Leo Tolstoy was a complex man with a healthy ego. As noted by Atlas Obscura, he experienced a "mid-life crisis" after publishing his novel "Anna Karenina" in 1877, just before his 50th birthday. He denounced his aristocratic lifestyle and the wealth that supported it and turned his exceptional mind to spiritual matters. In the 1890s, he began a fresh translation of the New Testament, reinterpreting them in a unique way.

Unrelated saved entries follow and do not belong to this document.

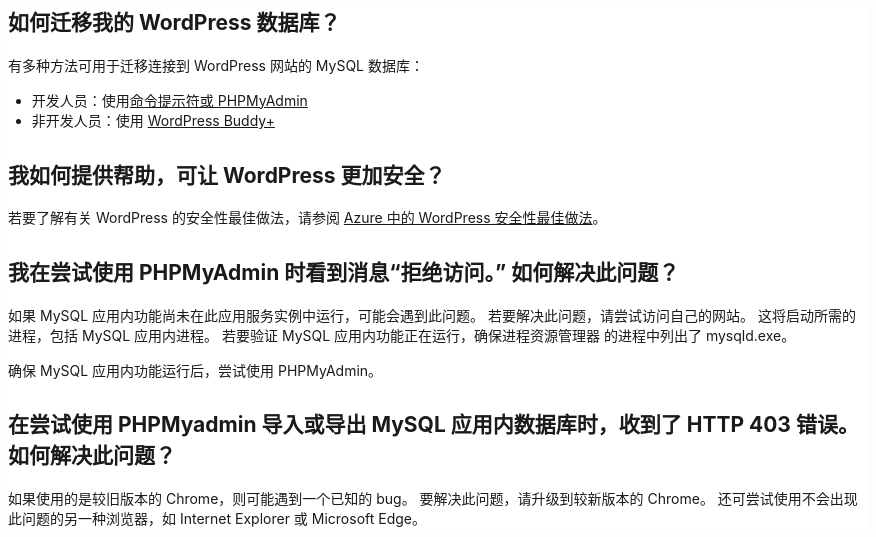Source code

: ## <a name="how-do-i-migrate-my-wordpress-database"></a>如何迁移我的 WordPress 数据库？

有多种方法可用于迁移连接到 WordPress 网站的 MySQL 数据库：

* 开发人员：使用[命令提示符或 PHPMyAdmin](https://blogs.msdn.microsoft.com/azureossds/2016/03/02/migrating-data-between-mysql-databases-using-kudu-console-azure-app-service/)
* 非开发人员：使用 [WordPress Buddy+](https://blogs.msdn.microsoft.com/azureossds/2016/12/21/wordpress-tools-and-mysql-migration-with-wordpress-buddy/)

## <a name="how-do-i-help-make-wordpress-more-secure"></a>我如何提供帮助，可让 WordPress 更加安全？

若要了解有关 WordPress 的安全性最佳做法，请参阅 [Azure 中的 WordPress 安全性最佳做法](https://blogs.msdn.microsoft.com/azureossds/2016/12/26/best-practices-for-wordpress-security-on-azure/)。

## <a name="i-am-trying-to-use-phpmyadmin-and-i-see-the-message-access-denied-how-do-i-resolve-this"></a>我在尝试使用 PHPMyAdmin 时看到消息“拒绝访问。” 如何解决此问题？

如果 MySQL 应用内功能尚未在此应用服务实例中运行，可能会遇到此问题。 若要解决此问题，请尝试访问自己的网站。 这将启动所需的进程，包括 MySQL 应用内进程。 若要验证 MySQL 应用内功能正在运行，确保进程资源管理器 的进程中列出了 mysqld.exe。

确保 MySQL 应用内功能运行后，尝试使用 PHPMyAdmin。

## <a name="i-get-an-http-403-error-when-i-try-to-import-or-export-my-mysql-in-app-database-by-using-phpmyadmin-how-do-i-resolve-this"></a>在尝试使用 PHPMyadmin 导入或导出 MySQL 应用内数据库时，收到了 HTTP 403 错误。 如何解决此问题？

如果使用的是较旧版本的 Chrome，则可能遇到一个已知的 bug。 要解决此问题，请升级到较新版本的 Chrome。 还可尝试使用不会出现此问题的另一种浏览器，如 Internet Explorer 或 Microsoft Edge。

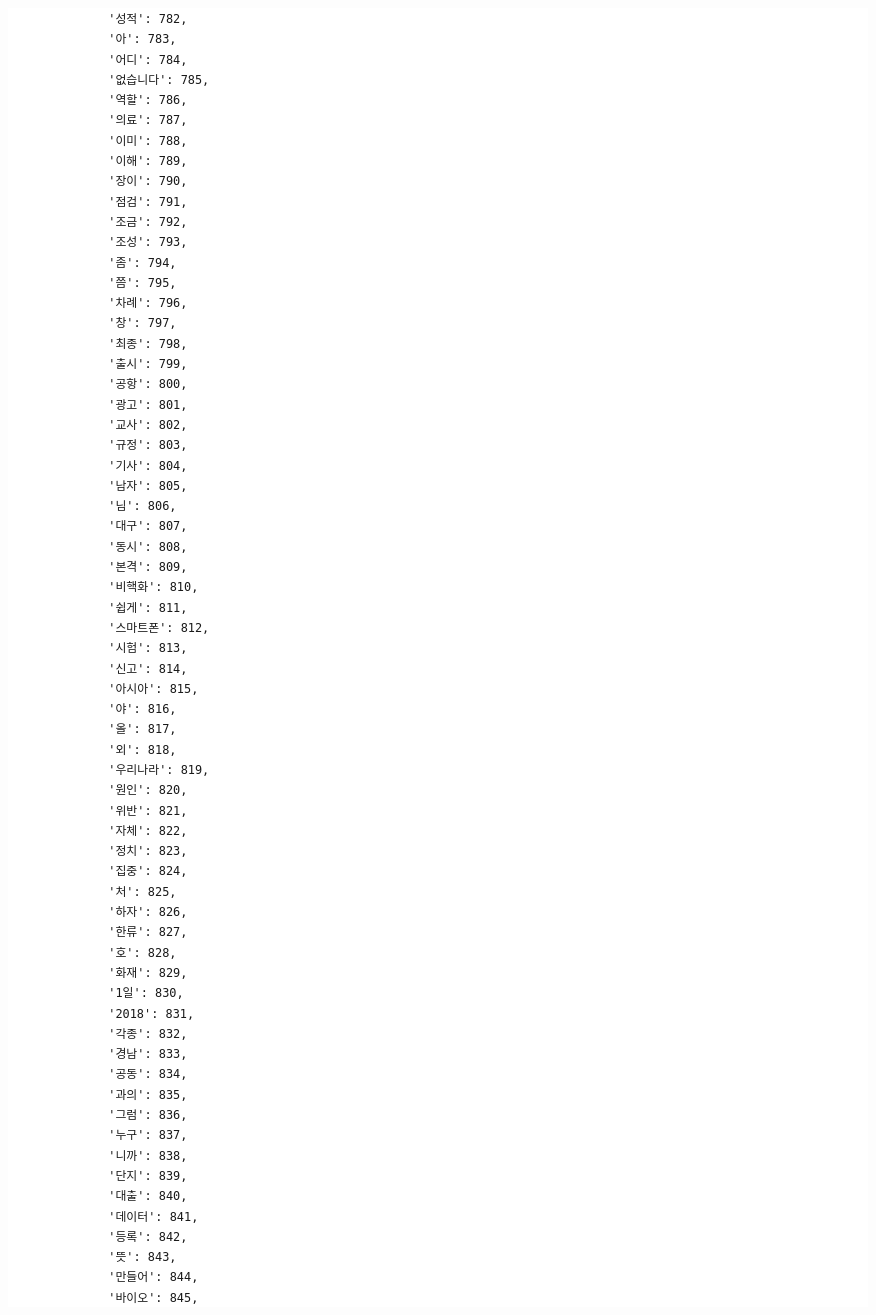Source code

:                  '성적': 782,
                  '아': 783,
                  '어디': 784,
                  '없습니다': 785,
                  '역할': 786,
                  '의료': 787,
                  '이미': 788,
                  '이해': 789,
                  '장이': 790,
                  '점검': 791,
                  '조금': 792,
                  '조성': 793,
                  '좀': 794,
                  '쯤': 795,
                  '차례': 796,
                  '창': 797,
                  '최종': 798,
                  '출시': 799,
                  '공항': 800,
                  '광고': 801,
                  '교사': 802,
                  '규정': 803,
                  '기사': 804,
                  '남자': 805,
                  '님': 806,
                  '대구': 807,
                  '동시': 808,
                  '본격': 809,
                  '비핵화': 810,
                  '쉽게': 811,
                  '스마트폰': 812,
                  '시험': 813,
                  '신고': 814,
                  '아시아': 815,
                  '야': 816,
                  '올': 817,
                  '외': 818,
                  '우리나라': 819,
                  '원인': 820,
                  '위반': 821,
                  '자체': 822,
                  '정치': 823,
                  '집중': 824,
                  '처': 825,
                  '하자': 826,
                  '한류': 827,
                  '호': 828,
                  '화재': 829,
                  '1일': 830,
                  '2018': 831,
                  '각종': 832,
                  '경남': 833,
                  '공동': 834,
                  '과의': 835,
                  '그럼': 836,
                  '누구': 837,
                  '니까': 838,
                  '단지': 839,
                  '대출': 840,
                  '데이터': 841,
                  '등록': 842,
                  '뜻': 843,
                  '만들어': 844,
                  '바이오': 845,
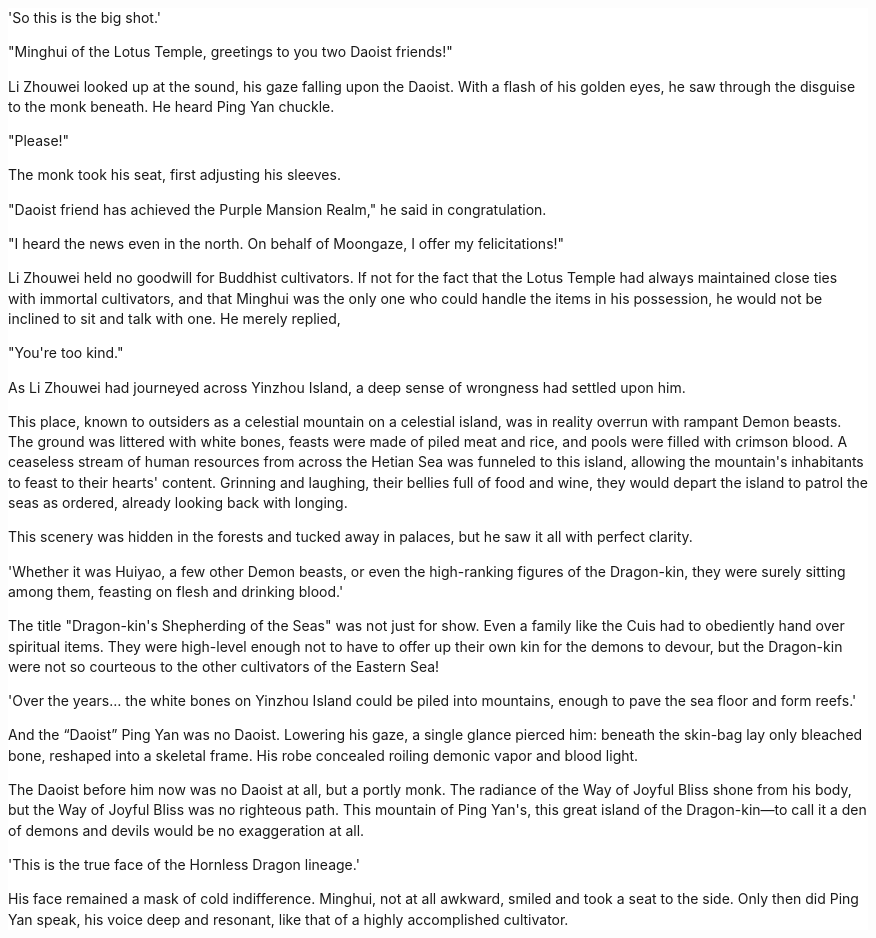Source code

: 'So this is the big shot.'

"Minghui of the Lotus Temple, greetings to you two Daoist friends!"

Li Zhouwei looked up at the sound, his gaze falling upon the Daoist. With a flash of his golden eyes, he saw through the disguise to the monk beneath. He heard Ping Yan chuckle.

"Please!"

The monk took his seat, first adjusting his sleeves.

"Daoist friend has achieved the Purple Mansion Realm," he said in congratulation.

"I heard the news even in the north. On behalf of Moongaze, I offer my felicitations!"

Li Zhouwei held no goodwill for Buddhist cultivators. If not for the fact that the Lotus Temple had always maintained close ties with immortal cultivators, and that Minghui was the only one who could handle the items in his possession, he would not be inclined to sit and talk with one. He merely replied,

"You're too kind."

As Li Zhouwei had journeyed across Yinzhou Island, a deep sense of wrongness had settled upon him.

This place, known to outsiders as a celestial mountain on a celestial island, was in reality overrun with rampant Demon beasts. The ground was littered with white bones, feasts were made of piled meat and rice, and pools were filled with crimson blood. A ceaseless stream of human resources from across the Hetian Sea was funneled to this island, allowing the mountain's inhabitants to feast to their hearts' content. Grinning and laughing, their bellies full of food and wine, they would depart the island to patrol the seas as ordered, already looking back with longing.

This scenery was hidden in the forests and tucked away in palaces, but he saw it all with perfect clarity.

'Whether it was Huiyao, a few other Demon beasts, or even the high-ranking figures of the Dragon-kin, they were surely sitting among them, feasting on flesh and drinking blood.'

The title "Dragon-kin's Shepherding of the Seas" was not just for show. Even a family like the Cuis had to obediently hand over spiritual items. They were high-level enough not to have to offer up their own kin for the demons to devour, but the Dragon-kin were not so courteous to the other cultivators of the Eastern Sea!

'Over the years… the white bones on Yinzhou Island could be piled into mountains, enough to pave the sea floor and form reefs.'

And the “Daoist” Ping Yan was no Daoist. Lowering his gaze, a single glance pierced him: beneath the skin-bag lay only bleached bone, reshaped into a skeletal frame. His robe concealed roiling demonic vapor and blood light.

The Daoist before him now was no Daoist at all, but a portly monk. The radiance of the Way of Joyful Bliss shone from his body, but the Way of Joyful Bliss was no righteous path. This mountain of Ping Yan's, this great island of the Dragon-kin—to call it a den of demons and devils would be no exaggeration at all.

'This is the true face of the Hornless Dragon lineage.'

His face remained a mask of cold indifference. Minghui, not at all awkward, smiled and took a seat to the side. Only then did Ping Yan speak, his voice deep and resonant, like that of a highly accomplished cultivator.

As noted by The New York Times, Tolstoy's personal interpretation of God became known as "Tolstovstvo." History Today tells us the movement he inspired could be described as a "Christian anarchist reform movement" that saw Christ as a human being who was a pacifist who supported communal living. Tolstoy also preached sexual abstinence, vegetarianism, and self-reliance combined with distrust of the government or organized religion. As The New Yorker explains, the fact that an organized religion coalesced around his ideas irritated the writer, as it violated his own beliefs about organized religion.

As reported by History, this didn't go down well with the Russian Orthodox Church, which promptly excommunicated Tolstoy (the excommunication is still in effect). People still practice Tolstovstvo to this day.

He ran away from home when he was 82

According to History, as Leo Tolstoy aged his determination to tear down his aristocratic life grew. In the last few decades of his life he lived like a peasant, dressing in rough clothes and eating humble meals, gave away many of his possessions, and even tried to give away the copyright to his work (his wife, worrying over how they would support their large family, put a stop to that).

By 1910, when Tolstoy was 82 years old, he'd grown frustrated with the endless interruptions and responsibilities of being a wealthy landowner, as well as a famous author. Atlas Obscura notes that Tolstoy wrote of "the trouble of life" and complained of the "perpetual guests, perpetual visits and visitors, perpetual cinematograph operators, beset me at Yasnaya Polyana, and poison my life."

On October 28, 1910, Tolstoy put on his peasant clothes and went to the local train station with his personal doctor. He intended to travel quietly to land owned by one of his sisters in order to live in peace. It didn't quite work out — Tolstoy's movements were tracked by newspaper reporters, and his journey grew longer and longer as he sought to elude the press. On November 15, Tolstoy became ill, and he died five days later, surrounded by the people he'd been trying to escape.